Logistic regression as KL minimization

We have seen in a previous post that maximum likelihood estimation is nothing else but KL minization. Therefore, it should come as no surprise that maximum likelihood estimation of logistic regression model parameters is equivalent to KL minimization. Below the relation is shown explicitly.

Problem setting

Let $p(x, t)$ be the true data distribution (density), where $x \in \mathbb{R}^n$ is the input and $t \in \{0, 1\}$ is the target (also called label or output). If we knew $p(x, t)$, we would be absolutely happy because then we could answer any question about $x$ and $t$; for example, “What is the most likely value of $t$ for a given $x$?” However, we can access $p(x, t)$ only through a dataset $D = \{ (x_i, t_i) \}_{i=1}^N$ of input-output pairs $(x_i, t_i)$ drawn from $p(x, t)$. In order to still be able to answer meaningful questions about $(x, t)$, we fit a parametric model $p_w(x, t)$ to the data and then treat that parametric model as the true data distribution $p(x, t)$.

KL minimization

Clearly, one especially aesthetically pleasing way of fitting a parametrized density $p_w(x, t)$ to an empirical density

\begin{equation*} \hat{p}(x, t) = \frac{1}{N} \sum_{i = 1}^N \delta_{t_i, t} \delta(x - x_i) \end{equation*}

is through minimizing the KL between them. (There are other ways; see the awesome book Computational Optimal Transport for alternative approaches to measuring ‘distance’ between clouds of points and continuous distributions). The KL is given by

\begin{equation*} KL(\hat{p}(x, t) \| p_w(x, t)) = \int_{\mathbb{R}^n} \sum_{t \in \{0, 1\}} \log \left( \frac{\hat{p}(x, t)}{p_w(x, t)} \right) \hat{p}(x, t) dx. \end{equation*}

Maximum likelihood estimation

Since we are interested in minimizing it with respect to the parameters $w$, we can get rid of the terms that do not depend on $w$, \begin{equation*} J(w) = - \int_{\mathbb{R}^n} \sum_{t \in \{0, 1\}} \log p_w(x, t) \hat{p}(x, t) dx. \end{equation*}

Upon substitution of the empirical distribution, we recover the negative log-likelihood objective

\begin{equation*} J(w) = - \frac{1}{N} \sum_{i = 1}^N \log p_w(x_i, t_i). \end{equation*}

Logistic regression

Great! But till now we didn’t say anything about logistic regression; the derivation was completely general and it did not depend on how exactly $p_w(x, t)$ was defined. The logistic regression model proposes to split the joint density

\begin{equation*} p_w(x, t) = p_w(t | x) p(x) \end{equation*}

and model the posterior $p_w(t | x)$ explicitly

\begin{equation*} p_w(t | x) = \sigma_w^t(x) (1 - \sigma_w(x))^{1 - t} \end{equation*}

using the logistic function

\begin{equation*} \sigma_w(x) = \frac{1}{1 + e^{-w^T x}} \end{equation*}

while assuming the evidence $p(x)$ to be a fixed distribution with sufficiently wide support covering all regions of space where we have samples. Substituting this model of the joint distribution into the cost function, we obtain

\begin{equation*} J(w) = -\frac{1}{N} \sum_{i = 1}^N \left\{ t_i \log \sigma_w(x_i) + (1 - t_i) \log (1 - \sigma_w(x_i)) \right\}. \end{equation*}

After this point, it’s a matter of optimization to find the minimizer of this cost function.

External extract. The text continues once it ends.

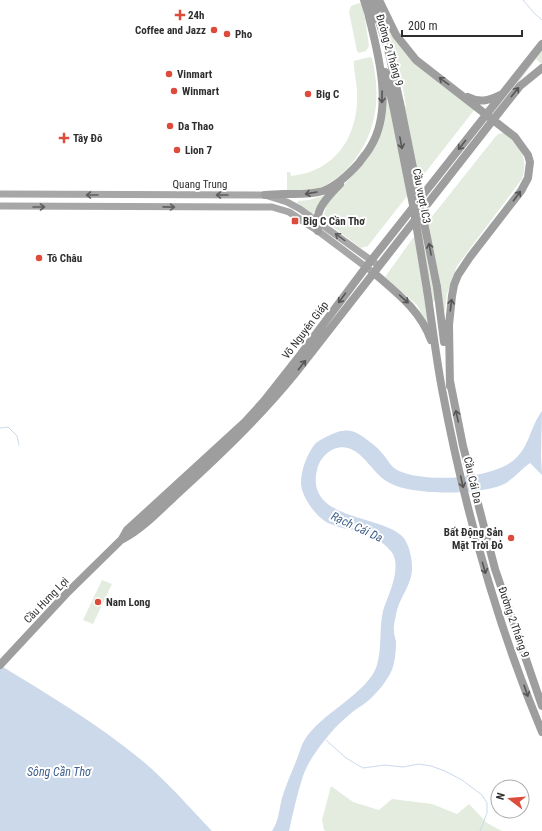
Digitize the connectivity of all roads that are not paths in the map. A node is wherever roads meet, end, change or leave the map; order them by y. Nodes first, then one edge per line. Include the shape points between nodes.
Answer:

Additive form of the posterior

Since $t$ can only take values $t = 0$ or $t = 1$, we could have equivalently defined the posterior as

\begin{equation*} p_w(t|x) = t \sigma_w(x) + (1 - t) (1 - \sigma_w(x)). \end{equation*}

Such parametrization was chosen, for example, in the autograd tutorial.


The logistic regression model only estimates the posterior $p(t|x)$, leaving the evidence $p(x)$ unspecified, which limits the number of questions one can answer using this model. Nevertheless, logistic regression covers the very important special case of classification, which makes it an essential tool in the machine learning toolbox.